No Sugar Experiment – Days 24 – 31? Plus… the Rules

Okay, we are at the end of our month of (pretty much) going without added sugars. For it being our first time ever and having started it without a lot of forethought or planning we think we did pretty good overall. We didn’t really do this with a specific goal of losing weight, but it does appear that I lost five pounds. There were minor little exceptions now and then: a bowl of Crispix here, a King’s Hawaiian roll there, etc. Neither of us seemed to have very strong cravings for sugary things. I’ll admit to minor cravings on occasion, but nothing I couldn’t handle. My typical way of handling such things is to tell myself, “I will treat myself to that… later.”

But part of what we are trying to do at Mexican Paradox is to be one voice for societal change that gets sugars out of food where it really shouldn’t be.

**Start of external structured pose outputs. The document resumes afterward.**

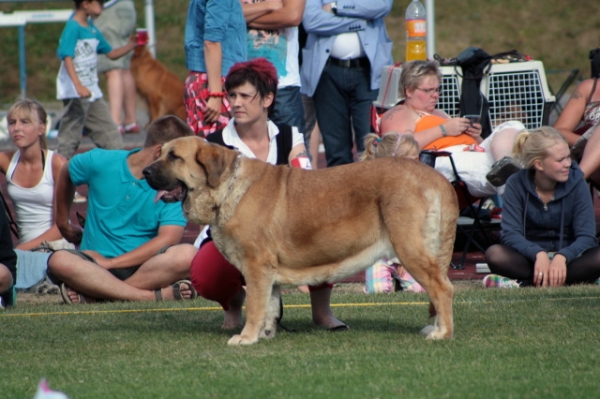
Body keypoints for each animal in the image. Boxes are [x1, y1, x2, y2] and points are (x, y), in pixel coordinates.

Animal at [144, 136, 460, 346]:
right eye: (159, 153)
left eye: (174, 157)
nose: (145, 171)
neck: (226, 187)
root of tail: (437, 179)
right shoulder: (266, 271)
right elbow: (269, 304)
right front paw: (266, 334)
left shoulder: (256, 266)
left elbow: (255, 306)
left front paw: (246, 338)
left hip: (410, 249)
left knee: (442, 288)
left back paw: (442, 333)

When you get enough real food and whole food and food with high nutritional value your cravings for sugary things automatically goes down, and then it becomes less a matter of exercising will power.

Here’s a pic of some unsweetened cereal I tried for the first time during our no-sugar experiment:

The Rules

Well, we got to the end of this month without having told what the rules for our experiment even were. So, without further ado the rules we established for this particular go-around were:

  • No added sugars; naturally occurring sugar was okay and up to 1 gram added sugar was okay in limited instances
  • Some natural sweeteners were okay, such as monkfruit, but no agave or maple syrup, at least this time around
  • Near the beginning of the experiment we did finish off a few perishable things we had in our kitchen that had some added sugar to them, but none were gross violators
  • Up to ~2 tablespoons of honey per day were allowed
  • One piece of dark chocolate a day was allowed

Personally, I didn’t even have dark chocolate everyday. When I did it was only That’s it brand Dark Chocolate Fig Truffles that Jannette had picked up from Costco recently:

And even when I did have some it was only one piece, two on a couple occasions, rather than the 5-piece serving size the packaging mentions.

So… overall the experiment wasn’t too hard. We’d informally been trying to cut down on sugar before this anyways, and that likely helped. But while we knew that added sugar was all over the place, we did keep getting constantly surprised with more and more evidence of that.